When Harry Met Sally director Rob Reiner’s personal life almost sparked a different — and much more heartbreaking — ending for the romantic comedy.
“I’d been married for 10 years,” Reiner, 76, shared on the Friday, February 16, episode of Who’s Talking to Chris Wallace. “I’d been single for 10 years, and I couldn’t figure out how I was ever going to be with anybody. That gave birth to When Harry Met Sally.”
Reiner revealed he “hadn’t met anyone new” following his divorce from Penny Marshall in 1981, causing him to almost tweak the story so the title characters didn’t have a happy ending. “It was going to be the two of them seeing each other after years, talking, and then walking away from each other,” he explained.
Luckily, Reiner met now-wife Michele Singer. The pair tied the knot in 1989, the same year When Harry Met Sally hit theaters, and they now share three children: Jake, born in 1991, Nick, born in 1993, and Romy, born in 1997. (Reiner also shares daughter Tracy, born in 1964, with Marshall.)
New love was all Reiner needed to change the trajectory of the story. “I met [Michele] while we were making the film, and I changed the ending,” he said, crediting Singer for the “tearjerker” ending.
When Harry Met Sally, written by Nora Ephron, follows longtime college acquaintances Harry (Billy Crystal) and Sally (Meg Ryan) through decades of their lives as they debate whether or not men and women can be just friends. After years of back and forth, the final moments of the film see Harry running to a New Year’s Eve party to find Sally and confess his love before midnight. The couple share a kiss, and the final scene reveals that they married three months later.
Upon its release, the movie became both a critical and box-office success and is often revered as one of the best rom-coms of all time. In May 2019, Reiner confessed making the movie felt like a gamble at the time.
“You never know. You make a movie, and hopefully you like it, and hopefully other people [do too]. You have no idea if it will stand the test of time, and it’s kind of cool that it did,” he said, crediting When Harry Met Sally’s universal themes for its staying power. “I think that there are some basic truths about men and women that people connect with, and those kind of things — that dance, that weird dance that men and women do with one another kind of is basic and kind of there all of the time.”
Of course, the ending isn’t all When Harry Met Sally is known for.

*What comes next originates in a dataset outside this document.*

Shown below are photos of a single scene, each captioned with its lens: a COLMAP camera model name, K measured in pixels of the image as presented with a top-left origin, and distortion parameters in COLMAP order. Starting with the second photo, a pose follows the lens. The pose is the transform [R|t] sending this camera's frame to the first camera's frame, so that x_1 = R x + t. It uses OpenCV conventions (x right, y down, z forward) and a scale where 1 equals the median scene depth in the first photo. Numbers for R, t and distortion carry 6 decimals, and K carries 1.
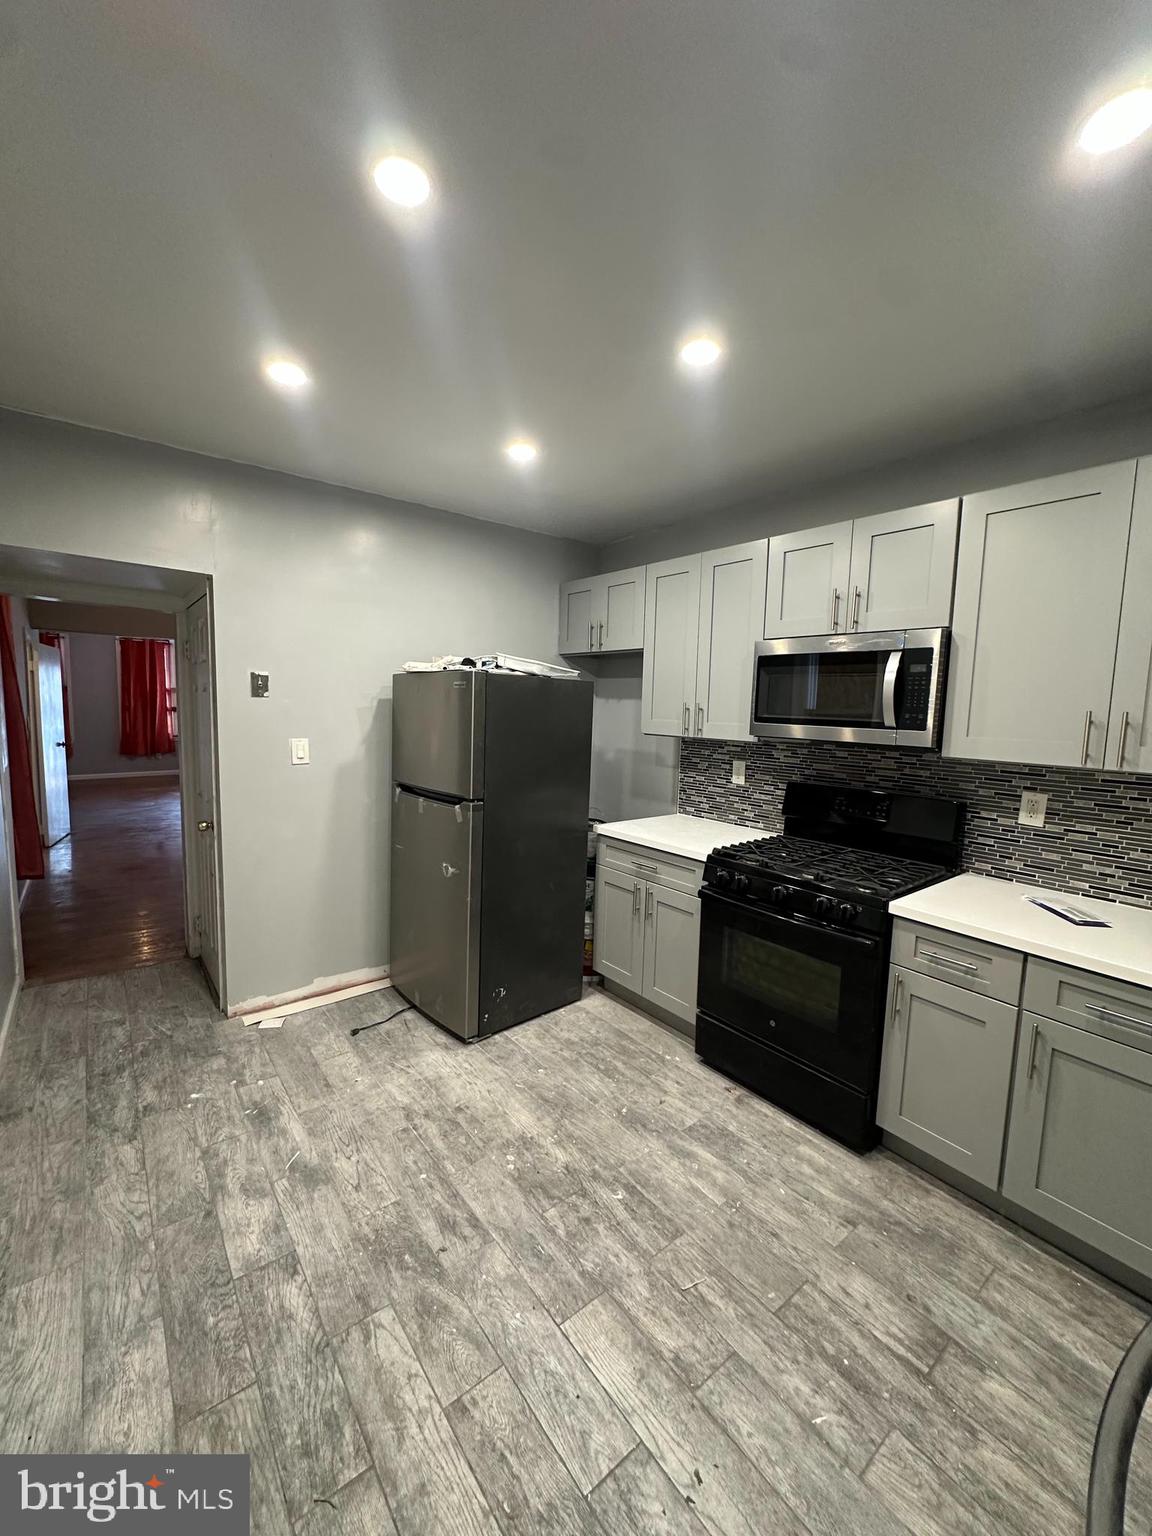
lens RADIAL K [[617.5, 0, 578.4], [0, 617.5, 768.6], [0, 0, 1]] dist [-0.003870, 0.001157]
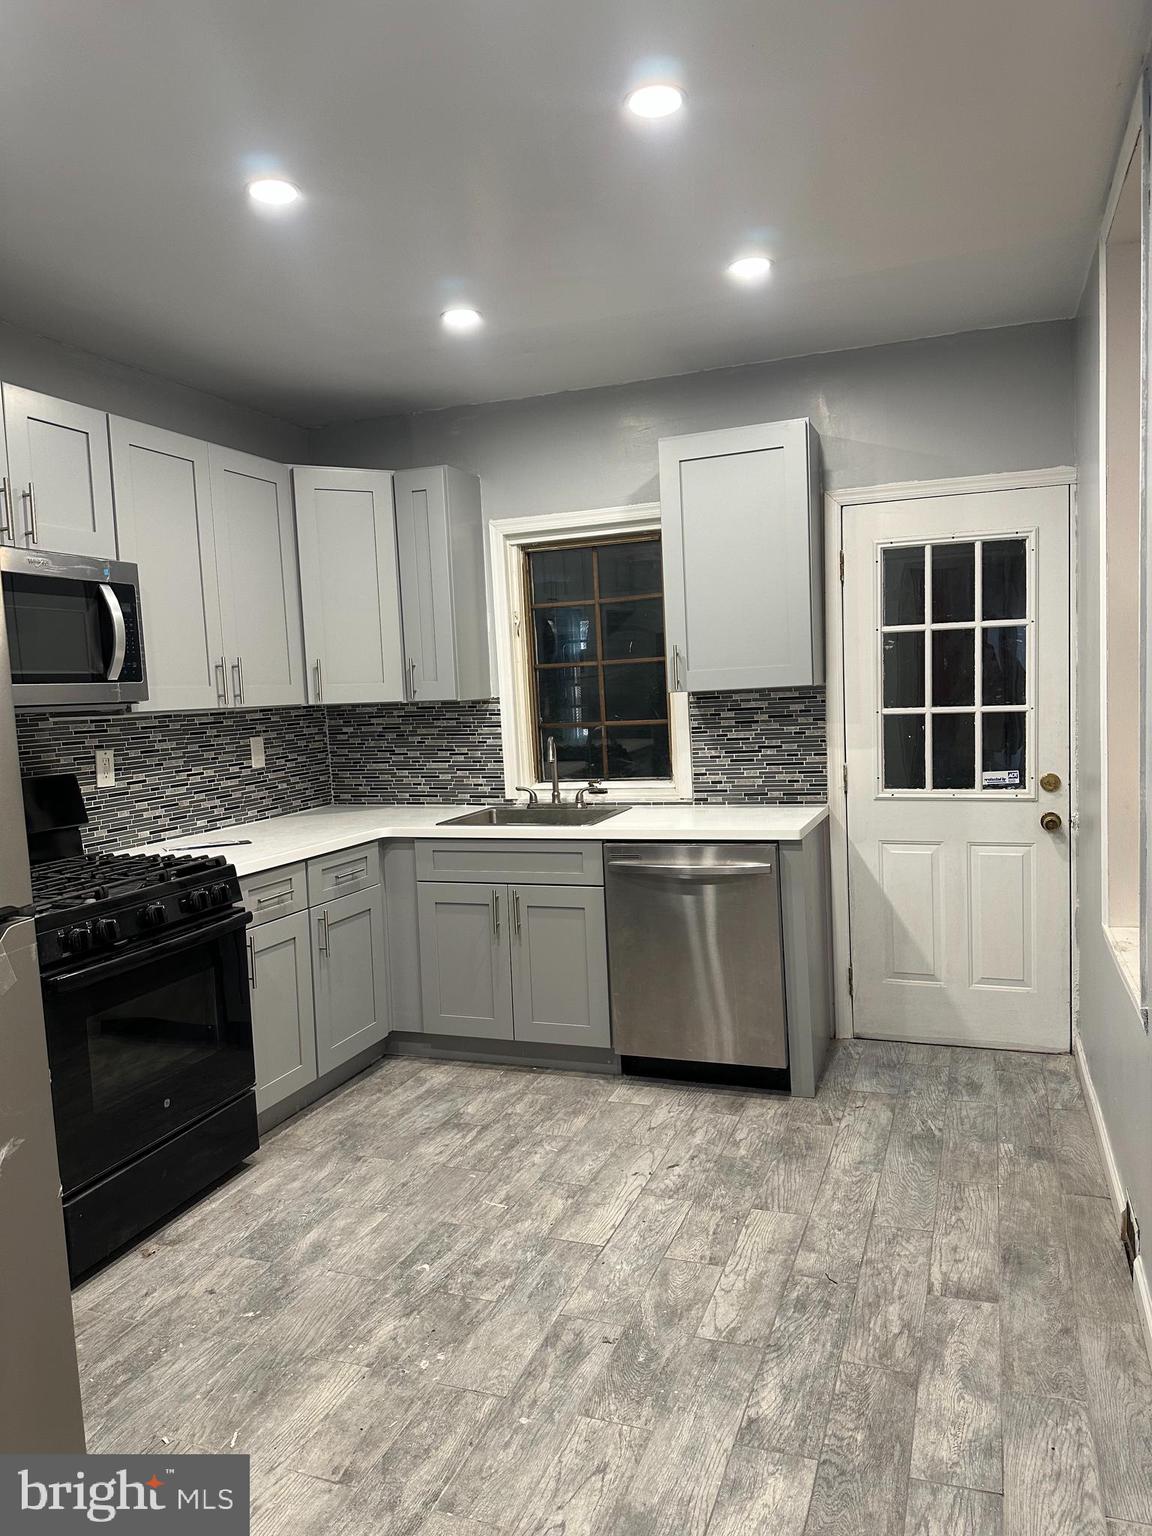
lens RADIAL K [[1079.2, 0, 579.2], [0, 1079.2, 766.8], [0, 0, 1]] dist [0.046922, -0.052416]
pose [[-0.518289, -0.069379, 0.852387, -1.356367], [0.121737, 0.980569, 0.153834, -0.134399], [-0.846497, 0.183497, -0.499772, 1.635709]]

The famous scene in which Sally and Harry grab lunch at Katz’s Deli — a Lower East Side staple in New York City — and Sally performs her best fake orgasm to demonstrate just how easy it is for women to fake sexual pleasure, has become an iconic moment in cinema.
It also Ryan’s children an endless amount of mortification. Last year, the actress told Interview magazine that her kids — son Jack Quaid, whom she shares with ex-husband Dennis Quaid, and daughter Daisy, whom she adopted in 2006 — experience a “very unique type of embarrassment” when faced with the NSFW moment.
Jack, meanwhile, revealed in 2019 that he waited as long as possible to watch the film — but found himself regretting it after witnessing his mom’s performance.
“When you’re a kid and your mom has one of the most famous orgasm scenes of all time, you tend to [avoid it]” he shared during an episode of Jimmy Kimmel Live!. “But I was doing a rom-com and I was like, ‘OK, I have to watch the rom-com, I was alone, I finished it and I immediately started to cry because I was so proud of her.”
Jack said he was instantly forgiven, as Ryan confessed she’d only seen the movie once herself.
“I [couldn’t believe it],” he said. “If I was in the movie, it would be, like, an hour and a half long GIF constantly running. I would never stop watching it.”